=== DIRECTIONS ===
Quote each of the lines below verbatim, keeping them in their original order.

---- SUPPLIED MATERIAL

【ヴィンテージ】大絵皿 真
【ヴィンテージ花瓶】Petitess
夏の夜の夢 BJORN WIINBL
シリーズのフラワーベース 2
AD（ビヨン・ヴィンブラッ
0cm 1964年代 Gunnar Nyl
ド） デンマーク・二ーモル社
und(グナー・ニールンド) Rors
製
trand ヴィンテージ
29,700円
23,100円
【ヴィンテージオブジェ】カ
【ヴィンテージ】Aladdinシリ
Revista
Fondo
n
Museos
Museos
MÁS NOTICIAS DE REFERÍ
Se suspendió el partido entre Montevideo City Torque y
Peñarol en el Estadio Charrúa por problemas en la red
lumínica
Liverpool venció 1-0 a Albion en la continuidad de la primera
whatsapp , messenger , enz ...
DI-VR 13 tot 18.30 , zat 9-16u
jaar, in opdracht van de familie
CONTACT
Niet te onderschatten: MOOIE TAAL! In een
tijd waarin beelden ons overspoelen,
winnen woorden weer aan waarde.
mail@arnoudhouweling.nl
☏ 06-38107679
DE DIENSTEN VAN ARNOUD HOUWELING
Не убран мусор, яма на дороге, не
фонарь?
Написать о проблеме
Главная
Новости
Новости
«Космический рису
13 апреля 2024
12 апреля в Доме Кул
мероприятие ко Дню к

--------

=== ANSWER FOR THIS EXERCISE ===
【ヴィンテージ】大絵皿 真
【ヴィンテージ花瓶】Petitess
夏の夜の夢 BJORN WIINBL
シリーズのフラワーベース 2
AD（ビヨン・ヴィンブラッ
0cm 1964年代 Gunnar Nyl
ド） デンマーク・二ーモル社
und(グナー・ニールンド) Rors
製
trand ヴィンテージ
29,700円
23,100円
【ヴィンテージオブジェ】カ
【ヴィンテージ】Aladdinシリ
Revista
Fondo
n
Museos
Museos
MÁS NOTICIAS DE REFERÍ
Se suspendió el partido entre Montevideo City Torque y
Peñarol en el Estadio Charrúa por problemas en la red
lumínica
Liverpool venció 1-0 a Albion en la continuidad de la primera
whatsapp , messenger , enz ...
DI-VR 13 tot 18.30 , zat 9-16u
jaar, in opdracht van de familie
CONTACT
Niet te onderschatten: MOOIE TAAL! In een
tijd waarin beelden ons overspoelen,
winnen woorden weer aan waarde.
mail@arnoudhouweling.nl
☏ 06-38107679
DE DIENSTEN VAN ARNOUD HOUWELING
Не убран мусор, яма на дороге, не
фонарь?
Написать о проблеме
Главная
Новости
Новости
«Космический рису
13 апреля 2024
12 апреля в Доме Кул
мероприятие ко Дню к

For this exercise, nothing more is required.